# Mr. Heater (buddy heater)



## mat280 (Jan 5, 2014)

Hey, I'm using a 20# tank on my Mr. Heater should I be using a regulator on the tank???  It works just fine without one.


----------



## lonewolf247 (Jan 5, 2014)

I'm pretty sure it has a regulator built into the unit. I know the Mr Heater Big Buddy model does. Your actually screwing the small bottles or the adaptor hose directly into the regulator.


----------



## 3ringer (Jan 5, 2014)

^ yep


----------



## riprap (Jan 6, 2014)

I like using one out of the tank, but yes, it has one built in.


----------



## triple play (Jan 6, 2014)

prob. need a filter if you aren't using one.


----------



## Nugefan (Jan 6, 2014)

triple play said:


> prob. Need a filter if you aren't using one.



x2 .....


----------



## T-N-T (Jan 7, 2014)

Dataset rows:
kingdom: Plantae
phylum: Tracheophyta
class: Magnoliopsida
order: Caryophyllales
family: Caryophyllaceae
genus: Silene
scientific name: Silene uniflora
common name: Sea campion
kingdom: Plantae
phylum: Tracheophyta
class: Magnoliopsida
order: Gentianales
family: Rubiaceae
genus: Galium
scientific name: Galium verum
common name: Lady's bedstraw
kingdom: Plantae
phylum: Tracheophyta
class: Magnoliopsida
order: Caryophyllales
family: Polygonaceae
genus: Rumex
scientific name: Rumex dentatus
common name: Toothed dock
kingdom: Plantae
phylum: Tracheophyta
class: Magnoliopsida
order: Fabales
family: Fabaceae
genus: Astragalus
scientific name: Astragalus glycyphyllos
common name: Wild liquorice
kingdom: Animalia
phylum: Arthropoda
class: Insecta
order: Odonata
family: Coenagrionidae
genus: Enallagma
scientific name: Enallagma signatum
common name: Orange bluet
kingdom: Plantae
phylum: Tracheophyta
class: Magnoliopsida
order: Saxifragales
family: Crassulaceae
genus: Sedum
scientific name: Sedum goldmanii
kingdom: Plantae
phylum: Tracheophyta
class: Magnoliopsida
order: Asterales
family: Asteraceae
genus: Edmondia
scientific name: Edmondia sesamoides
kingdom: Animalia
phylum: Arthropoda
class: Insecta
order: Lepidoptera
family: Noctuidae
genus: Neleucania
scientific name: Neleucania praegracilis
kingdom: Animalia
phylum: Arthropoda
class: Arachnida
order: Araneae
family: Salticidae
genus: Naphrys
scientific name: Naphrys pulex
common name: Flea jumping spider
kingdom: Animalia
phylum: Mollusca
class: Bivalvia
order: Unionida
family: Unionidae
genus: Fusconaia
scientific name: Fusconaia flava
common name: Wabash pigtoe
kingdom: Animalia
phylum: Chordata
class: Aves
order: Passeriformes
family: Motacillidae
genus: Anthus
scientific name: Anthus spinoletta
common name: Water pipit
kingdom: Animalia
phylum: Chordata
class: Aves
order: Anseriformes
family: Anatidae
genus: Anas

TASKS TO PERFORM:
1. In the Mr. Heater thread, what size of tank does mat280 say is connected to the heater?
2. Quote the lines of the listing from its first line through the line containing "common name: Lady's bedstraw", with both of those lines included.

ANSWERS GIVEN:
1. A 20# tank.

2.
kingdom: Plantae
phylum: Tracheophyta
class: Magnoliopsida
order: Caryophyllales
family: Caryophyllaceae
genus: Silene
scientific name: Silene uniflora
common name: Sea campion
kingdom: Plantae
phylum: Tracheophyta
class: Magnoliopsida
order: Gentianales
family: Rubiaceae
genus: Galium
scientific name: Galium verum
common name: Lady's bedstraw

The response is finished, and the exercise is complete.